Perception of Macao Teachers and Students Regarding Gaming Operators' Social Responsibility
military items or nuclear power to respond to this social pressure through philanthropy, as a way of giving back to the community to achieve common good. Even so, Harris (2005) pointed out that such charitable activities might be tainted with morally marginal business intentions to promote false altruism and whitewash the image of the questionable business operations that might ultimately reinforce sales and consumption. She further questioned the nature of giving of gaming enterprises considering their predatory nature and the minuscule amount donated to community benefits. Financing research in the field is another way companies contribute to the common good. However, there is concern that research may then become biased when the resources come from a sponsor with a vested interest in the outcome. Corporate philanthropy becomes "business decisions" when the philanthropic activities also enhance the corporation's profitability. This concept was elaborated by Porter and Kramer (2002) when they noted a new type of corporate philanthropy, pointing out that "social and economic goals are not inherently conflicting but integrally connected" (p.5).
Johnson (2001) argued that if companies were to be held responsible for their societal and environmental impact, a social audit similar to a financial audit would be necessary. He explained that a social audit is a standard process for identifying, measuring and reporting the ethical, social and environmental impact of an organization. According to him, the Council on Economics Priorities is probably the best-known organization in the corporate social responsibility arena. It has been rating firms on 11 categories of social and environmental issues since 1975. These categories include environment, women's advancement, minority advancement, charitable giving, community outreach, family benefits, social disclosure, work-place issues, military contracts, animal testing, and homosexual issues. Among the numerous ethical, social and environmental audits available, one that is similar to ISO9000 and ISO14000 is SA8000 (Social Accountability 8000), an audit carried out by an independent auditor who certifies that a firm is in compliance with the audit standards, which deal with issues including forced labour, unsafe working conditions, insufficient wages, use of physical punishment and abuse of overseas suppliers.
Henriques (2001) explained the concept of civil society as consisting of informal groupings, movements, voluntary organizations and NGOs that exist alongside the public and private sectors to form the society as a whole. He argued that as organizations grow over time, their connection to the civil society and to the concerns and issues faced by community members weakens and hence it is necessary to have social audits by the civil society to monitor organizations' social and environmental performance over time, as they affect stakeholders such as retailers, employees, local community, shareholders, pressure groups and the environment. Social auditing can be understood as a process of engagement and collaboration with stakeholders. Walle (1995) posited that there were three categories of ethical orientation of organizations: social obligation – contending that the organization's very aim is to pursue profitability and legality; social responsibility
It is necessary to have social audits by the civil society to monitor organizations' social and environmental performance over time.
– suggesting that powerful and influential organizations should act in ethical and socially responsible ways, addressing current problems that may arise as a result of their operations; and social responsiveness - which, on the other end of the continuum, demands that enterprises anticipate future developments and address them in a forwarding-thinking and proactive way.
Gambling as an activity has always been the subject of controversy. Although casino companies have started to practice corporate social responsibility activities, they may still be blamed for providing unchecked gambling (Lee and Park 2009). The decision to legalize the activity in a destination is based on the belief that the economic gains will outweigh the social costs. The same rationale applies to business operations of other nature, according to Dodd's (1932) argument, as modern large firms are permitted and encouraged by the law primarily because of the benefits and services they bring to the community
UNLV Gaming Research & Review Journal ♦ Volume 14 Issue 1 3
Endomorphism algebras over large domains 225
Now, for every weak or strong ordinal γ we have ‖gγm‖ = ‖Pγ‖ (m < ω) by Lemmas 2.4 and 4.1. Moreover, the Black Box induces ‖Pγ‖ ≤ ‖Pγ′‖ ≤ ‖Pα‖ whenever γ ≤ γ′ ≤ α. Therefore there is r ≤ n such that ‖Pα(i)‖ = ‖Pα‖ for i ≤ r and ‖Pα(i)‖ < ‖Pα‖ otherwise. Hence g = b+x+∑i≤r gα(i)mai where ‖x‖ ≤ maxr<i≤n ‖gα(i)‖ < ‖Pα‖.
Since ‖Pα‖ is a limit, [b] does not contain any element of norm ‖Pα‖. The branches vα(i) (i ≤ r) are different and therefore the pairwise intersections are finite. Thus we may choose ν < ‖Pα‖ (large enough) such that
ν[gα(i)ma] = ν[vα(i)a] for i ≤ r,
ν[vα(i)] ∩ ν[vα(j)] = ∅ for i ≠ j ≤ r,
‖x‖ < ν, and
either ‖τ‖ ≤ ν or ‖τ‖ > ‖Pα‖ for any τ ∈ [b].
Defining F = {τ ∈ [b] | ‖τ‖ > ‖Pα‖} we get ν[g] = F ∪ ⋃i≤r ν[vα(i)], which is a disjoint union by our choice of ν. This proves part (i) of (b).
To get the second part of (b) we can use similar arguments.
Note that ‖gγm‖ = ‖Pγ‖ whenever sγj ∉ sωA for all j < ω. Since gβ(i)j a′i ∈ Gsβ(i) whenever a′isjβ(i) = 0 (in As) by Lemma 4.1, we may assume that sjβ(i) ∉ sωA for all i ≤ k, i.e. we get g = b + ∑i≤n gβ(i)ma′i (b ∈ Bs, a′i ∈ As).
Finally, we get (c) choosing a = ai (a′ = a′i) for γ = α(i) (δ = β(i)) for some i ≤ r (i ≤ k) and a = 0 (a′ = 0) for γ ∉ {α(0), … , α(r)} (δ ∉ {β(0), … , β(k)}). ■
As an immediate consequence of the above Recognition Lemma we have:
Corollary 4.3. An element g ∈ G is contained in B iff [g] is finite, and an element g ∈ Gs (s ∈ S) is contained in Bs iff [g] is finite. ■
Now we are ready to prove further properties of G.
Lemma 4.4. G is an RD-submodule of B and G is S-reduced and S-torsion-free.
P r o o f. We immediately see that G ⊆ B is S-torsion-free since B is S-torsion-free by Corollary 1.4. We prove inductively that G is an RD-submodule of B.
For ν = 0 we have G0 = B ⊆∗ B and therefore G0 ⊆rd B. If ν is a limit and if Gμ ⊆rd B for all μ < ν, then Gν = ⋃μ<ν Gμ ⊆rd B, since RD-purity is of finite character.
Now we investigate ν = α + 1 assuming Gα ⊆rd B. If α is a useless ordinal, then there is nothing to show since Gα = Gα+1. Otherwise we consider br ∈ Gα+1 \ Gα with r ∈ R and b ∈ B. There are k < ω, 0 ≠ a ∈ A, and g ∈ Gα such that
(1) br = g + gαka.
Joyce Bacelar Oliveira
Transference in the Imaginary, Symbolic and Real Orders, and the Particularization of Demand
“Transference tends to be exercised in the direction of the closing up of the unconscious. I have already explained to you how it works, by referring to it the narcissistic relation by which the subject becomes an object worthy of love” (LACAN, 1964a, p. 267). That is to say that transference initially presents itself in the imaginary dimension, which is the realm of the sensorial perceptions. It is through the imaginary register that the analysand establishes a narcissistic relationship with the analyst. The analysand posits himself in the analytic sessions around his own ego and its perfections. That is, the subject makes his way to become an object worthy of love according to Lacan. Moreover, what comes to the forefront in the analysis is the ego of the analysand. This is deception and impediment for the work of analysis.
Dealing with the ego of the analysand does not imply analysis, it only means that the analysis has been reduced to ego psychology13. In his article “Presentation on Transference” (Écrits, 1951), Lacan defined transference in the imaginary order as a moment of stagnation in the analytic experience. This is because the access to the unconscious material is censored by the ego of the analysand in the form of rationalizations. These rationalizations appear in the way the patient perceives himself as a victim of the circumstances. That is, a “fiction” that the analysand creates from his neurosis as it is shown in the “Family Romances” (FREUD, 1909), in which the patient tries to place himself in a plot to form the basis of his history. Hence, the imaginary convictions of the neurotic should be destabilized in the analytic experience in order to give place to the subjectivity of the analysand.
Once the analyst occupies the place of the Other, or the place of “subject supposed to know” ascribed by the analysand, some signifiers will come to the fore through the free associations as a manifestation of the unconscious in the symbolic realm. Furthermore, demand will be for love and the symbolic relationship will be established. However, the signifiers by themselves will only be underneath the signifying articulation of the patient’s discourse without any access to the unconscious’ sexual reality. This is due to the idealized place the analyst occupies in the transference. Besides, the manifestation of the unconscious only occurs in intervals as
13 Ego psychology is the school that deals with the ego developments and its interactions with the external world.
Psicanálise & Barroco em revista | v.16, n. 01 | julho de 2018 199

+++

Copy exactly the stretch of data above from the line with "Corollary 4.3. An" through the line with "Transference in the Imaginary, Symbolic", and omit all other lines.

Corollary 4.3. An element g ∈ G is contained in B iff [g] is finite, and an element g ∈ Gs (s ∈ S) is contained in Bs iff [g] is finite. ■
Now we are ready to prove further properties of G.
Lemma 4.4. G is an RD-submodule of B and G is S-reduced and S-torsion-free.
P r o o f. We immediately see that G ⊆ B is S-torsion-free since B is S-torsion-free by Corollary 1.4. We prove inductively that G is an RD-submodule of B.
For ν = 0 we have G0 = B ⊆∗ B and therefore G0 ⊆rd B. If ν is a limit and if Gμ ⊆rd B for all μ < ν, then Gν = ⋃μ<ν Gμ ⊆rd B, since RD-purity is of finite character.
Now we investigate ν = α + 1 assuming Gα ⊆rd B. If α is a useless ordinal, then there is nothing to show since Gα = Gα+1. Otherwise we consider br ∈ Gα+1 \ Gα with r ∈ R and b ∈ B. There are k < ω, 0 ≠ a ∈ A, and g ∈ Gα such that
(1) br = g + gαka.
Joyce Bacelar Oliveira
Transference in the Imaginary, Symbolic and Real Orders, and the Particularization of Demand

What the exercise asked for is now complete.